Kenjirô Hirose
- Composer
- Music Department
- Soundtrack
A songwriter at Columbia Records in the 1950s, where one of his friends
and collaborators was the moonlighting Toho screenwriter Shinichi
Sekizawa, Hirose was one of many who made the jump to scoring films.
Although pigeonholed in low-budget crime and comedy movies, Hirose
shortly made a name for himself as the composer-songwriter-hitmaker for
the first movies in the Young Guy (Wakadaisho) series. His reputation
as a hitmaker also promoted Daiei to hire him to score Gamera vs. Viras
(Gamera tai Uchu kaiju Bairasu, 1968), which required a theme song.
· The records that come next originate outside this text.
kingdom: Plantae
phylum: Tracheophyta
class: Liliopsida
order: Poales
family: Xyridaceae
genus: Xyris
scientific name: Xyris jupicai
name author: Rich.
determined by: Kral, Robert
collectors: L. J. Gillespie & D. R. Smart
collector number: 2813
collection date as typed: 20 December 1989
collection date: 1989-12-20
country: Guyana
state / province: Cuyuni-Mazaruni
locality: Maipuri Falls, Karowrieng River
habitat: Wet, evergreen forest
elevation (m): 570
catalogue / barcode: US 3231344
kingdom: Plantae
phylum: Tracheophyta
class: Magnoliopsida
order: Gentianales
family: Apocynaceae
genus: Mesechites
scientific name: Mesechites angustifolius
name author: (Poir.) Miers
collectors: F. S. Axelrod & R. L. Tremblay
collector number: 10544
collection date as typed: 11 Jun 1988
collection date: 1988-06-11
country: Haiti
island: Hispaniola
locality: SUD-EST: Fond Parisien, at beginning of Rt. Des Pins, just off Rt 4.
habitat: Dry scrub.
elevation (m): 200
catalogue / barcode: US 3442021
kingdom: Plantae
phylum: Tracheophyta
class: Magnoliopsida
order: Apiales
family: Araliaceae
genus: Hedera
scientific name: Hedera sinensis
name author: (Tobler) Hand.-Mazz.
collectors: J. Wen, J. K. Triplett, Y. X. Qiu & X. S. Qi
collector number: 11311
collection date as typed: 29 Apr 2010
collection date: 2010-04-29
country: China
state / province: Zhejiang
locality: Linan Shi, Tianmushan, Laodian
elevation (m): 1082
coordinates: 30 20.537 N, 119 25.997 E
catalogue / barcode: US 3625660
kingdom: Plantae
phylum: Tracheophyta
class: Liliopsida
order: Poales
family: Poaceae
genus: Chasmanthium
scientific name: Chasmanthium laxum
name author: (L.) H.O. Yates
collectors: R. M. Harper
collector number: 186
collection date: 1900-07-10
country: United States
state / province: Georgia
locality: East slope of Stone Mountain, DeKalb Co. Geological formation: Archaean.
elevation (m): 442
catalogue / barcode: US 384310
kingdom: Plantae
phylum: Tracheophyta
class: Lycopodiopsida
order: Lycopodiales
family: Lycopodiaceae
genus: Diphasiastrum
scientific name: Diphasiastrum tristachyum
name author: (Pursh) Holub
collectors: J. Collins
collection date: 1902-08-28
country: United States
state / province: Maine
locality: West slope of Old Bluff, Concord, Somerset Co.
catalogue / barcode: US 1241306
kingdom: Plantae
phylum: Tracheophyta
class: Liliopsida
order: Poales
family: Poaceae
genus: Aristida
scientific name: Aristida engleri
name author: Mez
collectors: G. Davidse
Hirose's peppy tune was retained in the American version of the film,
and heard in all the subsequent pictures through 1971. Unlike many pop
musicians who made a career in film scoring, Hirose was equally at home
in any genre he tackled, and made the most of budgets more minuscule
than were given to bigger "name" composers like Akira Ifukube or Masaru
Sato. Although largely known for the Wakadaisho films and the Gamera
song (parodied on US TV's Mystery Science Theater 3000), Hirose also
provided spare and intriguing scores for crime films like Sadao
Nakajima's Bodo shimane keimusho, Jun Fukuda's The Weed of Crime, and
Ishiro Honda's Shinko no otoko. As well, he acted as Japanese music
advisor to John Williams on Frank Sinatra's 1965 film None But the
Brave, and orchestrated and conducted Maury Laws' scores to The Last
Dinosaur (1977) and The Bermuda Depths (1978).